Une hypothèse par rapport à ta remarquable analyse du livre de G. Bruno. La conscience de classe existait sans doute mais la lutte des classes n’avait pas émergé vraiment dans les consciences. La révolution industrielle, l’urbanisation, le salariat, les syndicats, le socialisme et Marx n n’avaient pas fait leur œuvre. Je te conseille la lecture du"Pays bleu " d’Édouard Jauffret édité chez Belin en 1941 avec une préface de Monsieur L. Vigand, inspecteur d académie de la Haute-Savoie, pour les lecteurs de 7 à 9 ans. Je te recommande aussi la note de l’auteur. Magnifique livre qui était mon livre de chevet ainsi que celui de ma compagne, chacun de notre côté dans notre enfance. Nous ne nous en séparons jamais. C’est dire. (Il est proposé à 100 euros, je l’ai acheté à 9,99, édition originale. Je ne sais p as ce que je recevrai pour ce prix ! Surprises du commerce électronique… Eh bien oui, j’ai reçu quelque chose qui ressemble fort à une édition d’époque. Peut-être le particulier qui vendait n’avait-il pas de notion des prix ? C’est comme à la loterie.)

Eh ben… Travail remarquable ! Je suis sur un petit nuage ! Le même lecteur, dans un message ultérieur, précise son propos.

J’ai été un peu vite en besogne en t’indiquant que l’ouvrage de 1877 tenait aucun compte des classes sociales parce que la prise de conscience de celles-ci était plus tardive. Je crois que c’est plus compliqué historiquement. On en reparle. Ce qui est vrai c’est que la France et son école étaient rurales. Vraiment ? Sans doute, mais il existait tout de même le réseau des petits lycées pour les enfants de la bourgeoisie. Évidemment le livre n’en parle pas. Je peux sans doute être rangé dans les symboles de l’ascension républicaine : haut fonctionnaire, parents moyens fonctionnaires, grands-parents petits agriculteurs. Et pourtant je n’ai jamais été à l’école communale. J’étais dans les classes primaires du grand lycée bourgeois d’Annecy puis du grand lycée bourgeois de Lyon, puis dans les classes de la 6° et la 3° de ce même grand lycée, avant de poursuivre dans le même lycée jusqu’au bac et en prépa. La France et son école étaient rurales… pour les milieux modestes dans les campagnes.

Reçu de l’un de vous JD

Bravo pour ton analyse des 2 enfants. Mais l’une des réactions que tu as reçues sur le rôle de l’école me parait bien caricaturale. Comme si l’école était une entité abstraite. L’école était faite par des instits (infiniment plus impliqués dans la société que les professeurs des écoles d’aujourd’hui) et très majoritairement socialistes ou communistes. Cf le journal de l’époque au beau titre : « l’école libératrice. »
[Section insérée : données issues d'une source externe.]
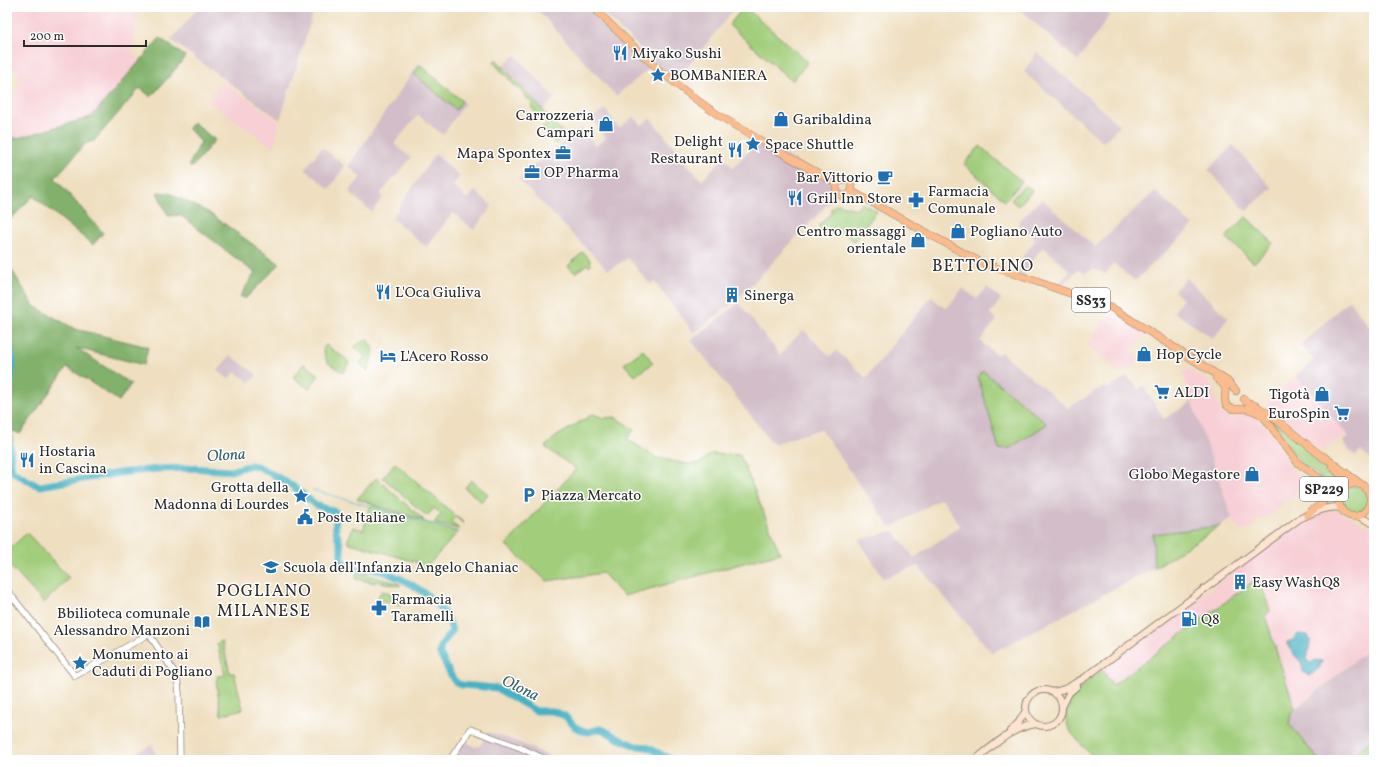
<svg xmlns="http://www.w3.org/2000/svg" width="1381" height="767" font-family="Vollkorn,serif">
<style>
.built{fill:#f7cfd5}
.industrial{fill:#d2bdc8}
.green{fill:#a2ce7b;stroke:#667c53}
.forest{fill:#81b16b;stroke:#566e4b}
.water{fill:#46b2c4;stroke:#386e78}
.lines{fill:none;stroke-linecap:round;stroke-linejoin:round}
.stream{stroke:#46b2c4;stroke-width:1}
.river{stroke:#46b2c4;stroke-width:7}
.tertiary-casing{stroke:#8d8576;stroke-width:7}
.secondary-casing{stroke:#8d8576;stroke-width:8}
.primary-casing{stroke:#8d8576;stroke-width:8}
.tertiary{stroke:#fff;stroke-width:5.5}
.secondary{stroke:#fde4d1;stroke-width:6}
.primary{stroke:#fbbb8c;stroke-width:7}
.labels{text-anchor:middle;stroke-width:3;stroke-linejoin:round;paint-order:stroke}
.shield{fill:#fff;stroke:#6b6b6b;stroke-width:1}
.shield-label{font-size:14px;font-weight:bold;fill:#2b2b2b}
.poi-label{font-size:15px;fill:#2b2b2b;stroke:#fff;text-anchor:start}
.water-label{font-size:16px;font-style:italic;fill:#366168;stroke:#fff}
.quarter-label{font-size:17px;letter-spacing:1px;fill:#2b2b2b;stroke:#fff}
</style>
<rect width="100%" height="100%" fill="#fff"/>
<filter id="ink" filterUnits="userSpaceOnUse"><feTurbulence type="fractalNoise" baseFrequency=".025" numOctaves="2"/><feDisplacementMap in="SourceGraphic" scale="8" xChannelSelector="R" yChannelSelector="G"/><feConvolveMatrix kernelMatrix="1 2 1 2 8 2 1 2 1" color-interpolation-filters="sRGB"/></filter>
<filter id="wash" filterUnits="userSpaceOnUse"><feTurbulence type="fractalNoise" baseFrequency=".012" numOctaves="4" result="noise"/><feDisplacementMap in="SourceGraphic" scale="16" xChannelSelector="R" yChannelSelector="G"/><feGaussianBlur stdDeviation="0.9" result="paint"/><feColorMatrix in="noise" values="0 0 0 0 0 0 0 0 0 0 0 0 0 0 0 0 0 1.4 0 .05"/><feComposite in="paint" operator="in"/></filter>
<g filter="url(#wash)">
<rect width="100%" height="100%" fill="#efdfc0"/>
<path class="built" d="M7,7H138L132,53L140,61L91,117L18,138H7V102L17,90L19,80L18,71L7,60Z
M222,81L279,122L274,148L207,101Z
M1111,309L1148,333L1131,350L1140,360L1123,373L1087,345Z
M1189,369L1211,384L1221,414L1230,419L1244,412L1255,414L1263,426L1265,425L1279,446L1278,447L1296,475H1300V483L1295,495L1265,518L1255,521L1252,528L1249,530L1241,531L1234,525L1182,372Z
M1296,376L1347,435L1322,451L1265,408L1278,392Z
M1334,510L1342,512L1364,525L1374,529V645L1295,709L1265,615L1270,611L1258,577L1112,685L1102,670L1303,520L1311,515Z"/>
<path class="industrial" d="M199,7H315L280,120L171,40Z
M535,7H590L651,67L616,96Z
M597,7H736L675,82Z
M1017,7H1099L1110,15L1078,61Z
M1037,52L1120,126L1103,142L1024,72Z
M515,55L555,98L543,111L503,66Z
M419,63L465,103L443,135L418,115L394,144L411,158L380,194L383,196L372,212L349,192L361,177L348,166Z
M605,109L619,128L634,116L641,126L650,118L702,181L723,157L733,168L759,141L841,187L833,198L748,289L729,306L694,333L654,281L650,284L628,258L608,270L518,179L527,171L582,127L595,146L606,138L592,119Z
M1233,145L1272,188L1246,211L1208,170Z
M322,147L345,166L329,189L305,169Z
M435,154L460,176L452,185L467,199L475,191L492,206L474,230L453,213L426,247L392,218Z
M1155,191L1193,226L1135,281L1113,263L1106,274L1094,269L1084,273L1078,270L1059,288L1055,287L1070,271L1043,247L1031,263L1024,277L1017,274L1023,256L1036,239L1017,223L1042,199L1095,247Z
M1186,278L1228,318L1213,339L1174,312L1183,299L1174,291Z
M987,287L1001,299L990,314L997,320L980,341L997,355L1001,352L1068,408L1103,387L1107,389L1127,376L1138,389L1143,386L1164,419L1192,402L1232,518L1220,526L1153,534L1154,568L992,653L918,566L883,578L859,540L894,531L914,558L960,526L943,500L940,499L891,528L859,484L821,429L773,444L691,340L739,303L780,355L803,330L830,356L837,351L866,378L931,297L946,309L963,288L977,299Z
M1349,300L1374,333V461L1361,451L1355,455L1349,451L1343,441L1349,437L1296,376L1314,360L1301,345Z
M230,355L257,375L250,382L235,372L229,379L218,371Z
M1374,645V738L1347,760H1319L1289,724L1291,713Z
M488,732L515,741L558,760H453L465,741L475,747L481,745Z
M152,745L158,759L156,760H120Z"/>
<path class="green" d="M744,7H745L808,62L792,81L729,25Z
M496,59L565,135L555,144L542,129L547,124L531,107L533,105L494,63Z
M420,65L462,101L456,110L414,74Z
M980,146L1022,182L1005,201L964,164Z
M1025,185L1032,191L1018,206L1011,200Z
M861,203L877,211L854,241L838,228L830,237L818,226L831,213V209L837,204L857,209Z
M1246,217L1273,243L1254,263L1226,237Z
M583,252L590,260L591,265L589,267L587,264L575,273L568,266Z
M367,339L374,350L368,371L360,364L365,356L354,347Z
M326,345L346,359L349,363L343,373L327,362L323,349Z
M643,350L653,363L635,376L624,364Z
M304,364L319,375L309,389L293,377Z
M983,371L1047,424L1010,448L999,449L978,376Z
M593,414L603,418L615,417L634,430L627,439L659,459L661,457L672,461L688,464L699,463L711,454L740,455L780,553L624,596L603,573L547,581L506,545L576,469L545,447L554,438Z
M1272,419L1330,466L1345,484L1337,490L1300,462L1271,420Z
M395,463L463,522V524L456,517L451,522L459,529L434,523L441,514L434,508L427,516L383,478Z
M376,478L424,520L357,499Z
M471,480L488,494L482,502L465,488Z
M1351,486L1361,487L1367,493L1368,506L1357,514L1348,512L1342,505L1341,496L1343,492Z
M371,505L458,532L422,572L419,563L347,542L353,527L363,530Z
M1220,526L1154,568L1153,534Z
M27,533L69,578L44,603L7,563V551Z
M357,572L400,584V586L375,581V583L356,579Z
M1259,577L1270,611L1265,616L1295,709L1291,713L1289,724L1319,760H1096C1088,751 1078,742 1071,732C1053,705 1084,684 1102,670L1113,685Z
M383,591L401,596L403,599L401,605L399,606L380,600L378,598L380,593Z
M222,641L230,673H234L243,709L221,715L216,680H218L217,676L225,675L217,643Z
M1374,738V760H1347Z"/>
<path class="forest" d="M160,38L186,57L151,97L140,88L94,141L85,144L55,178L103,233L93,245L33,196L7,223V138H18L91,117Z
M193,122L215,140L191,168L189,165L201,142L188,128Z
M157,192L169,193L208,212L280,264L245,299L240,296L255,273L180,215L168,216Z
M7,259L10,267L34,306L75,329L148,347L144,365L76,348L131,384L119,401L67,367L20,434L7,428Z"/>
<path class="water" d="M1298,634L1308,635L1310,641L1307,661L1311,663L1315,660L1322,661L1319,668L1311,675C1298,674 1305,666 1300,661C1294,655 1291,652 1289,644L1287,643V642L1293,640Z"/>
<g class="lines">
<path class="stream" d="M313,490L458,532"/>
<path class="river" d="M7,327L13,363L10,384L7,393
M7,422L9,428L11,466L12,471L34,484L40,486L119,473L158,469L192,468L231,471L251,465L259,467L290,484L316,505L336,512C336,517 335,524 336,530C337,536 340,542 341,548C341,552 340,558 343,562C350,572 367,567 377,570C406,578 445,600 452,631C447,639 439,644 440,654L453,679L457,683L462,685L496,688L536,711H553L565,716L575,727L584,731L588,732L600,729L604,730L619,739L636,746L647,747L672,760"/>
</g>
</g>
<g filter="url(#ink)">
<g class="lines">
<defs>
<path id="tertiary" d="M7,590L75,676L149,634L177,676L179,693L180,760
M450,760L470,729L521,748L547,760"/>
<path id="secondary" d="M1358,516L1374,524
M1026 708a18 18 0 1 1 36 0a18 18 0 1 1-36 0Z
M1051,692C1068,690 1070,685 1083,679L1299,519C1311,513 1328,505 1341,508
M1062,707L1069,693L1077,686
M1010,731L1019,722L1026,710
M975,760C993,746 1012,727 1036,724"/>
<path id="primary" d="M593,7C630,44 667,80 711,110C751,137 795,160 837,184
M836 188a8 8 0 1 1 16 0a8 8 0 1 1-16 0Z
M851,191L980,262L1112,308L1227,381L1236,391
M1216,378C1230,390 1224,388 1225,402C1229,412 1238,408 1247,409C1253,410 1259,413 1264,417L1298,463L1332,487L1339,499
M1244,399L1247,402L1258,407L1273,417L1325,459
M1323,456L1365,487C1381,505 1355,529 1341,509C1339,505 1338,501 1339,496C1341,486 1352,482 1361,485
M1332,466L1342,477L1353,484
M1307,515C1318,504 1328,506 1324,487L1316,480"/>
</defs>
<use href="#tertiary" class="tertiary-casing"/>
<use href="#secondary" class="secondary-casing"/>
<use href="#primary" class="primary-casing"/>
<use href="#tertiary" class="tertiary"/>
<use href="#secondary" class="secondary"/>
<use href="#primary" class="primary"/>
</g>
</g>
<defs>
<symbol id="restaurant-bare" viewBox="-9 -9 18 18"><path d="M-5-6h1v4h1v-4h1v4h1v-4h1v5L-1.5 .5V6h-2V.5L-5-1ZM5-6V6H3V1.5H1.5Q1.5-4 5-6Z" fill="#1f6fb2" stroke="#fff" stroke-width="2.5" paint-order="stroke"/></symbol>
<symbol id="sight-bare" viewBox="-9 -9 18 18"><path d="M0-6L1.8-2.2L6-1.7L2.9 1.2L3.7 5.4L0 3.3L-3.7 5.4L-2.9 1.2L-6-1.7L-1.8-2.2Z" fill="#1f6fb2" stroke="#fff" stroke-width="2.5" paint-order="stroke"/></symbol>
<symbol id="shop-bare" viewBox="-9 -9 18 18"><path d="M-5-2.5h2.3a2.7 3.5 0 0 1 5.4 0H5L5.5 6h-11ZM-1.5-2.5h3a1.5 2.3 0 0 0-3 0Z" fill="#1f6fb2" stroke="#fff" stroke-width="2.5" paint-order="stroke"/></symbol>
<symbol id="office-bare" viewBox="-9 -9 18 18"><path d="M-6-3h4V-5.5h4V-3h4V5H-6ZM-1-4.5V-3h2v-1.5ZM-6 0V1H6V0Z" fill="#1f6fb2" stroke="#fff" stroke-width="2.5" paint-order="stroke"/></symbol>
<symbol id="cafe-bare" viewBox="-9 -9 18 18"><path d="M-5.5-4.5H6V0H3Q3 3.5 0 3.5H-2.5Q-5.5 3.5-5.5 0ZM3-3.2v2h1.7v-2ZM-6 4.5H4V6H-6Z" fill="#1f6fb2" stroke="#fff" stroke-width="2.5" paint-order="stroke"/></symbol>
<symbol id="pharmacy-bare" viewBox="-9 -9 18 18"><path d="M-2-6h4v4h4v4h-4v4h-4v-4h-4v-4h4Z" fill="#1f6fb2" stroke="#fff" stroke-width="2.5" paint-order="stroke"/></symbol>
<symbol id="building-bare" viewBox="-9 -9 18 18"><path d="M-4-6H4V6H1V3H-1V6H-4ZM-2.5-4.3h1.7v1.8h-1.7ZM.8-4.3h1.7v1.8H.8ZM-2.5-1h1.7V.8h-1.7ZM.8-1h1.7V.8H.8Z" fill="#1f6fb2" stroke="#fff" stroke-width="2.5" paint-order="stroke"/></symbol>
<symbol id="hotel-bare" viewBox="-9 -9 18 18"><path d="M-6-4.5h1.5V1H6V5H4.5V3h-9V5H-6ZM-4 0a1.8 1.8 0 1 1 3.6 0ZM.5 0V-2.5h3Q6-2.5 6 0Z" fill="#1f6fb2" stroke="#fff" stroke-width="2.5" paint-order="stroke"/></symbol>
<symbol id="supermarket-bare" viewBox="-9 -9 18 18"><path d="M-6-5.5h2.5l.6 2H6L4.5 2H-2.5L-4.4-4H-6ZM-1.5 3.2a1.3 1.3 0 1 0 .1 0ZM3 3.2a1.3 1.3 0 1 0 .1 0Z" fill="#1f6fb2" stroke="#fff" stroke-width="2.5" paint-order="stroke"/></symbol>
<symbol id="parking-bare" viewBox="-9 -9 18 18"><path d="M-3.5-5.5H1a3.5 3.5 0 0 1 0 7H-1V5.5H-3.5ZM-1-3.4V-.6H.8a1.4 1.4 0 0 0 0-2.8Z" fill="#1f6fb2" stroke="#fff" stroke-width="2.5" paint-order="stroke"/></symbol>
<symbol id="civic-bare" viewBox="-9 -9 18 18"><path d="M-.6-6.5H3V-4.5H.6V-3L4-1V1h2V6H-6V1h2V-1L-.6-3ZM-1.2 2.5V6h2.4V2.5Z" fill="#1f6fb2" stroke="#fff" stroke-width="2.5" paint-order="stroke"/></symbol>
<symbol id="school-bare" viewBox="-9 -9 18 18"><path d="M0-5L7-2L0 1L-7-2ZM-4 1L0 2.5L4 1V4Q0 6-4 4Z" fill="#1f6fb2" stroke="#fff" stroke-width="2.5" paint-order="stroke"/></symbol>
<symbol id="fuel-bare" viewBox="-9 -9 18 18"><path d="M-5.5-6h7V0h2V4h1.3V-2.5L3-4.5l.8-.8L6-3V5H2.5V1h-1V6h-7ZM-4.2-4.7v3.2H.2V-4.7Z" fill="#1f6fb2" stroke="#fff" stroke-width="2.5" paint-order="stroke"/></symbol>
<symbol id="library-bare" viewBox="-9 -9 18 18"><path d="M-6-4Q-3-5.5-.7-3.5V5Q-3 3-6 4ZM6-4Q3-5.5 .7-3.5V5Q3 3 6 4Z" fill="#1f6fb2" stroke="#fff" stroke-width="2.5" paint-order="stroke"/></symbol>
</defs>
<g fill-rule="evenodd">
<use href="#restaurant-bare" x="609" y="42" width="22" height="22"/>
<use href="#sight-bare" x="647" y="64" width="22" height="22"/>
<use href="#shop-bare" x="770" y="108" width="22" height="22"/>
<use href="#shop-bare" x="595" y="113" width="22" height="22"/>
<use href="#sight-bare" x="742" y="133" width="22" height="22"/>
<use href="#restaurant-bare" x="724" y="139" width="22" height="22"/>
<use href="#office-bare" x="552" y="142" width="22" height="22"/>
<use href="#office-bare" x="521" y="161" width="22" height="22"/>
<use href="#cafe-bare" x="874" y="166" width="22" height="22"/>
<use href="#restaurant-bare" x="784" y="187" width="22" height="22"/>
<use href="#pharmacy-bare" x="905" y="189" width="22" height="22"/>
<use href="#shop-bare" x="947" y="220" width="22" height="22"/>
<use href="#shop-bare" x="907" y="229" width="22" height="22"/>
<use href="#restaurant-bare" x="372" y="281" width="22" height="22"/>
<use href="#building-bare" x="721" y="284" width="22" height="22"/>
<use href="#shop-bare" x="1133" y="343" width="22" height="22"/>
<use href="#hotel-bare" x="377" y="345" width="22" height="22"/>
<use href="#supermarket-bare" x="1151" y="381" width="22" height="22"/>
<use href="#shop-bare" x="1311" y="383" width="22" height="22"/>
<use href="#supermarket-bare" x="1331" y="402" width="22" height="22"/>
<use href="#restaurant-bare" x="16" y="449" width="22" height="22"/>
<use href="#shop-bare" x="1241" y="463" width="22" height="22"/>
<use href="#parking-bare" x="518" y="484" width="22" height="22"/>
<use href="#sight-bare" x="290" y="485" width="22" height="22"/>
<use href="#civic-bare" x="294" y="506" width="22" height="22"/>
<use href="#school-bare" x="260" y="556" width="22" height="22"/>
<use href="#building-bare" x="1229" y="571" width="22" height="22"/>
<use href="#pharmacy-bare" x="368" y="597" width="22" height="22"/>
<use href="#fuel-bare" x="1178" y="608" width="22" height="22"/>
<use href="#library-bare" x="191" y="611" width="22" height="22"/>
<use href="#sight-bare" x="69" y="652" width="22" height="22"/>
</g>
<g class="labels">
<g class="shield">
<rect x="1072" y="288" width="38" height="24" rx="3"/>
<rect x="1300" y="477" width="48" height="24" rx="3"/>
</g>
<g class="shield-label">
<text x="1091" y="305">SS33</text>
<text x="1324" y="494">SP229</text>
</g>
<g class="poi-label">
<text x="632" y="58">Miyako Sushi</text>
<text x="670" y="80">BOMBaNIERA</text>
<text x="594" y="120" text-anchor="end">Carrozzeria<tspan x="594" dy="17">Campari</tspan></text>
<text x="793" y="124">Garibaldina</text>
<text x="723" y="146" text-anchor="end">Delight<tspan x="723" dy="17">Restaurant</tspan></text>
<text x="765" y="149">Space Shuttle</text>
<text x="551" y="158" text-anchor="end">Mapa Spontex</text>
<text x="544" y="177">OP Pharma</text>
<text x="873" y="182" text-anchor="end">Bar Vittorio</text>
<text x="928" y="196">Farmacia<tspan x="928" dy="17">Comunale</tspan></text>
<text x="807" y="203">Grill Inn Store</text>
<text x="906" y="236" text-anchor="end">Centro massaggi<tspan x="906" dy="17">orientale</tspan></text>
<text x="970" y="236">Pogliano Auto</text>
<text x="395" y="297">L'Oca Giuliva</text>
<text x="744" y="300">Sinerga</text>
<text x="1156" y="359">Hop Cycle</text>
<text x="400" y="361">L'Acero Rosso</text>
<text x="1174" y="397">ALDI</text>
<text x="1310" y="399" text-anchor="end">Tigotà</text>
<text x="1330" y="418" text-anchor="end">EuroSpin</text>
<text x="39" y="456">Hostaria<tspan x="39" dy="17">in Cascina</tspan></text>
<text x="1240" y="479" text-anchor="end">Globo Megastore</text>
<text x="289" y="492" text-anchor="end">Grotta della<tspan x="289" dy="17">Madonna di Lourdes</tspan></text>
<text x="541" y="500">Piazza Mercato</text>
<text x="317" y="522">Poste Italiane</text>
<text x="283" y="572">Scuola dell'Infanzia Angelo Chaniac</text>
<text x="1252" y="587">Easy WashQ8</text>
<text x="391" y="604">Farmacia<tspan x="391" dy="17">Taramelli</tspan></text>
<text x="190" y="618" text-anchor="end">Bbilioteca comunale<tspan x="190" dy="17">Alessandro Manzoni</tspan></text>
<text x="1201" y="624">Q8</text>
<text x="92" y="659">Monumento ai<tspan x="92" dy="17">Caduti di Pogliano</tspan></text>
</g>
<g class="water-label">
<text transform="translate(226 454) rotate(-4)" y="6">Olona</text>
<text transform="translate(521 687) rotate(26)" y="6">Olona</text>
</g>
<g class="quarter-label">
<text x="983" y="271">BETTOLINO</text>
<text x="264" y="596">POGLIANO<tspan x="264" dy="20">MILANESE</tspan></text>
</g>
</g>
<rect width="1381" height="767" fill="none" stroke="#fff" stroke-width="24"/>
<path d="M24 40v6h122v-6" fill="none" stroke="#2b2b2b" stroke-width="2"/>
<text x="30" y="40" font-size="12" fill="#2b2b2b" stroke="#ffffff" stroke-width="3" paint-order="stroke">200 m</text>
</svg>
L’enfant est une personne ?

À tort ou à raison, j’ai pris l’habitude dans l’autobus de demander l’usage des places pour handicapés, quoi que n’ayant pas de carte. En général on se lève très volontiers. Ce jour-là un père et son fils de six ans occupent les deux places en vis-à-vis. Je demande la place à l’enfant, il se lève sur un signe de son père, puis se met à bouder de façon ostensible et théâtrale. Considérant que c’est une personne, et pour lui dire qu’il n’a pas été victime d’une vindicte personnelle, je lui dis en deux phrases que d’une part il était sur une place pour handicapés et d’autre part que la coutume fait que les plus jeunes laissent leur place aux plus âgés. Fureur du père : il n’a que six ans, il ne peut pas comprendre, et ce n’est pas à moi de lui parler, c’est à son père. Commentaires divers dans l’autobus. Cela me fait penser. Certes on parle d’âge de raison, mais cela veut-il dire qu’avant l’âge de raison il ne faut rien dire aux enfants ? D’autre part l’éducation des enfants est-elle vraiment la propriété exclusive des parents ? Certains pensent cela et préfèrent ne pas envoyer leurs enfants à l’école, pour les éduquer seuls et les instruire à la maison. Personnellement je suis très heureux que l’école instruise mais aussi socialise les enfants.